Con il proposto gravame entrambi i genitori del minore contestavano la valutazione compiuta in primo grado circa la configurabilità dello stato di abbandono morale e materiale del minore e chiesto, in subordine, di far luogo all'adozione cd “mite”, onde conservare il legame familiare, a loro dire, istaurato con il bambino.
In particolare, secondo l'assunto difensivo esplicitato dalla donna, lo stato di abbandono non poteva dirsi integrato dovendosi piuttosto ritenere che, per via dell'immediato allontanamento del minore, le era stato impedito di svolgere il ruolo genitoriale e, in ogni caso, negli ultimi anni con fatica era riuscita a creare un rapporto con il figlio che non andava reciso.
Considerazioni di analogo tenore venivano formulate dal padre, il quale evidenziava di aver svolto il ruolo genitoriale con attenzione e di aver sempre partecipato ai colloqui con gli operatori ed effettuato gli incontri con il figlio.
Tali motivi di doglianza, tuttavia, venivano rigettati dalla Corte territoriale che confermava la decisione impugnata ritenendo sussistente lo stato di abbandono del minore, stante l'accertata inadeguatezza dei genitori a prendersi cura del figlio in conseguenza dello stato di tossicodipendenza della madre e del disinteresse mostrato del padre, come attestato dall'interruzione degli incontri con quest'ultimo.
La Corte, inoltre, attribuiva rilevanza all'assenza di una situazione familiare stabile nella quale inserire il bambino, essendo emerso che entrambi i genitori avevano formato nuovi nuclei familiari, mantenendo, tuttavia, situazioni abitative e lavorative del tutto precarie, né riferivano l'esistenza di un progetto di vita stabile e tutelante per il minore.
Gli elementi innanzi enunciati costituivano, per i giudici di appello, precisi e gravi elementi fattuali a cui ricollegare, in applicazione dell'orientamento giurisprudenziale formatosi sul punto, l'irreversibilità e la non recuperabilità della capacità genitoriale (Cass. SS.UU. n. 35110/2021), oltre che un possibile pregiudizio per il minore, tale da poterne inficiare la sua crescita serena ed equilibrata (Cass., n. 24717/2021).
Con riferimento specifico a tale ultimo aspetto, i giudici territoriali hanno, inoltre, posto la loro attenzione anche su un ulteriore aspetto, ossia quello della necessaria compatibilità temporale dei possibili interventi da attuarsi sui genitori al fine del recupero della loro capacità genitoriale, rispetto ai tempi fisiologici del minore, a cui va garantito il diritto al corretto ed equilibrato sviluppo psico-fisico della propria persona (Cass. n. 6533/2022).
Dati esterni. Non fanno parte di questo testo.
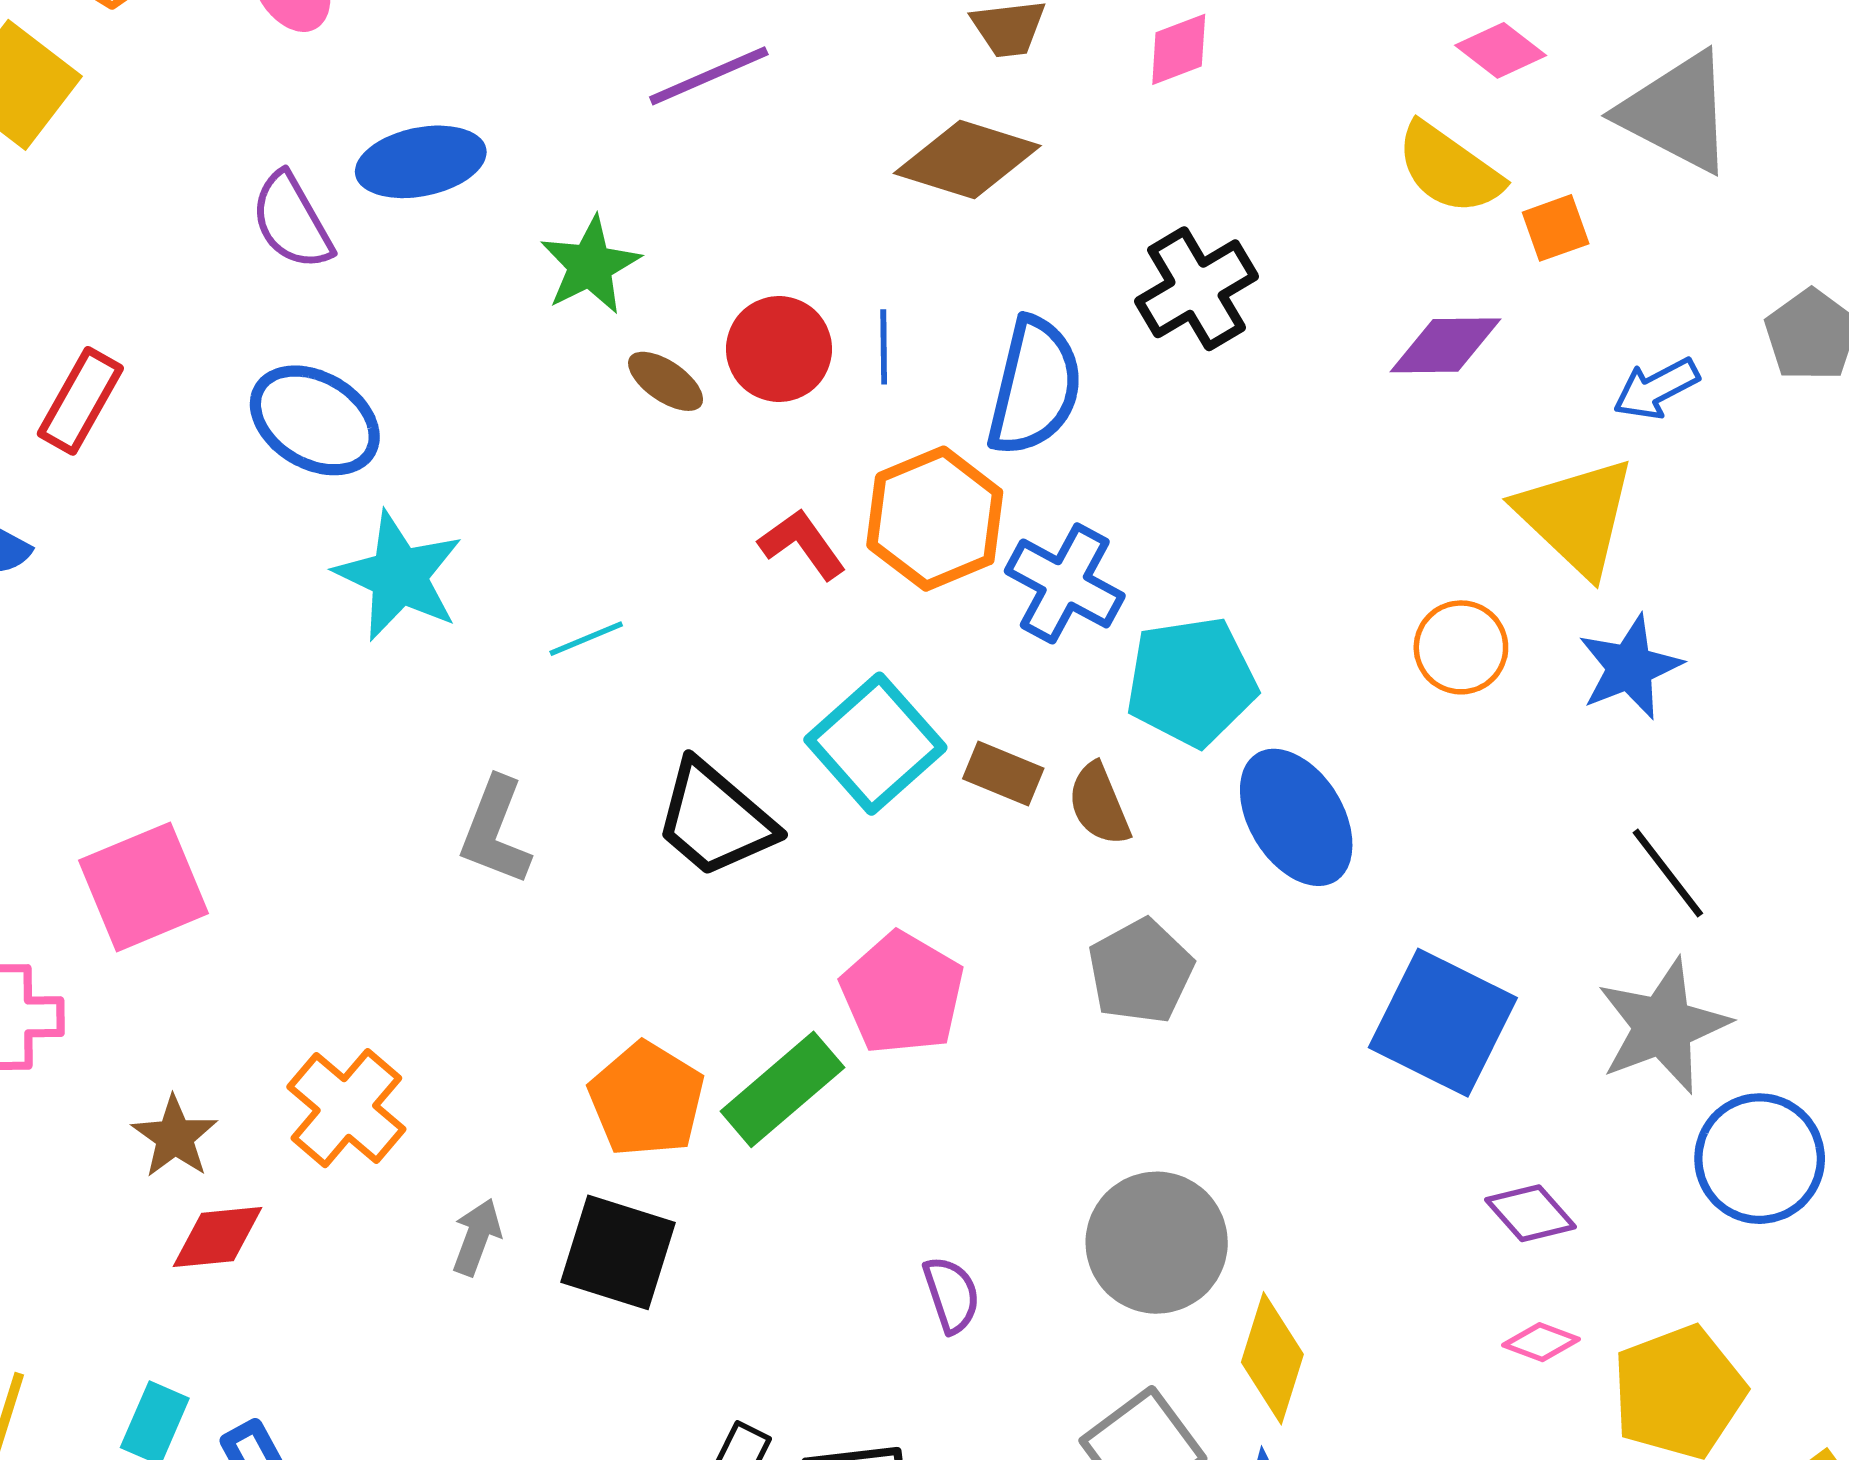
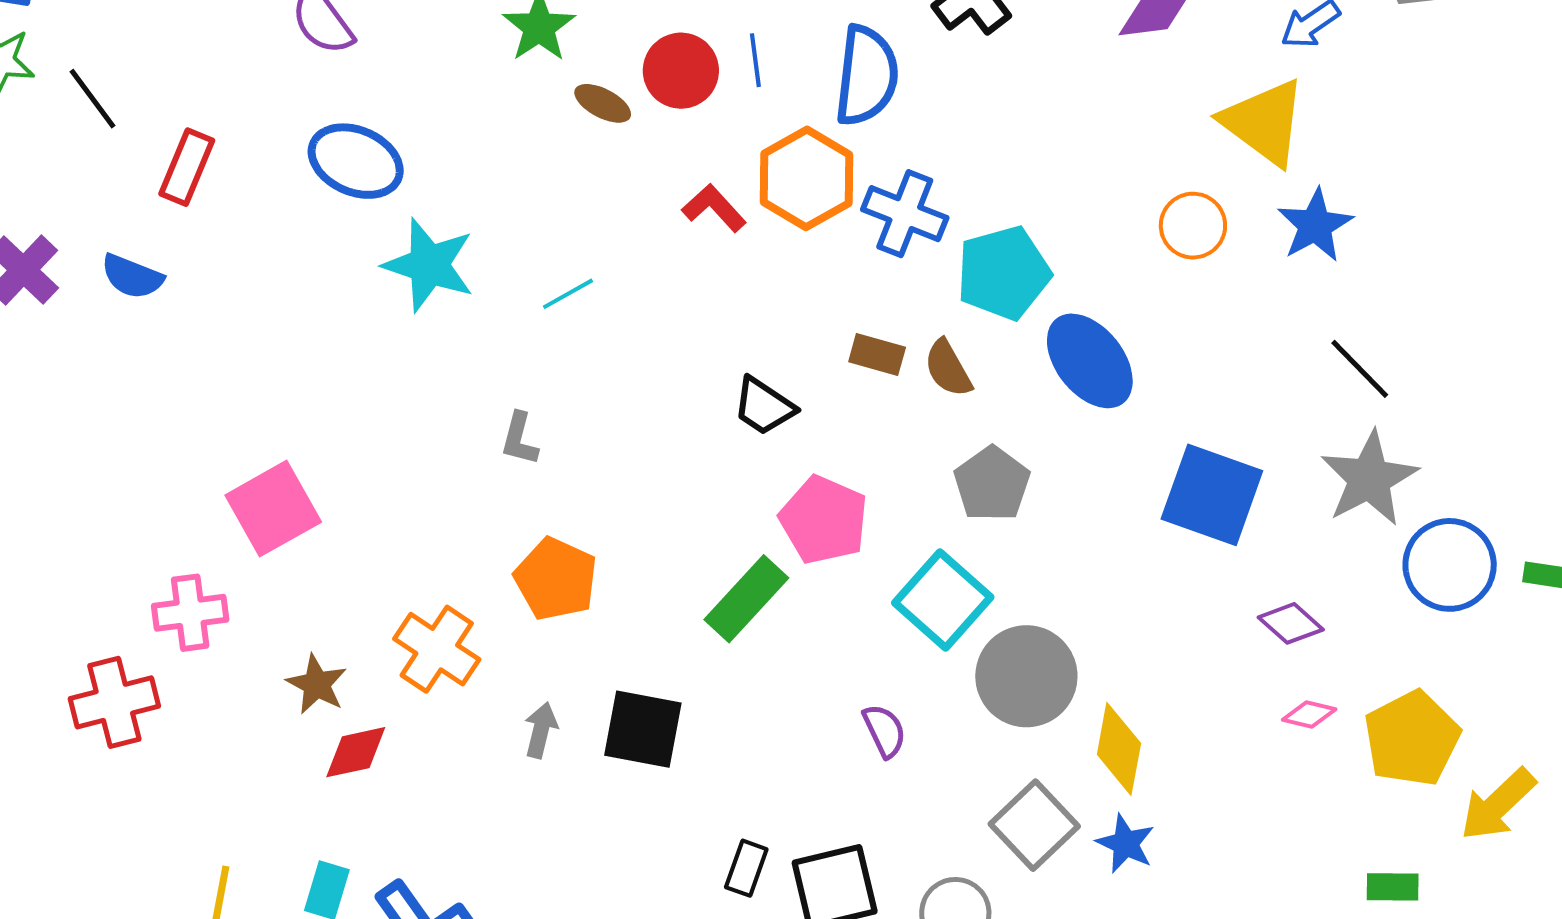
cyan square: (875, 744) -> (943, 600), moved
black trapezoid: (715, 819) -> (764, 406), moved, size x0.7
gray L-shape: (495, 831) -> (519, 439), size x0.7
orange pentagon: (647, 1099) -> (556, 579), moved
Quanto alla richiesta formulata in via subordinata, volta a pervenire all'applicazione, in sostituzione all'adozione legittimante, della misura dell'adozione mite onde evitare la rottura dei rapporti tra il minore e i genitori, detta richiesta è stata parimenti respinta dalla Corte per motivi non solo di natura processuale ma anche sostanziale.
Invero - pur nella consapevolezza di dover preferire, tra i vari modelli di adozione previsti dal nostro ordinamento, quelli che non recidano del tutto i rapporti tra il minore e la sua famiglia di origine e dovendo attribuire all'adozione legittimante il ruolo di extrema ratio - la Corte non ha potuto non rilevare la diversità dei due procedimenti e, dunque, l'impossibilità che nel giudizio volto all'accertamento dello stato di adottabilità possa essere assunta alcuna statuizione di diversa natura e, in particolare un provvedimento ex art. 44 della legge n. 184 del 1983, il quale presuppone la presentazione di apposito ricorso successivo all'accertamento negativo dello stato di abbandono (Cass. n. 21024/2022).
In ogni caso, la Corte ha precisato come la possibilità di accedere all'adozione c.d. mite, per le sue caratteristiche intrinseche, rappresentate dalla conservazione di un legame tra il minore e la famiglia di origine, si ponga in netto contrasto con la situazione di abbandono morale e materiale del minore accertata nel caso di specie.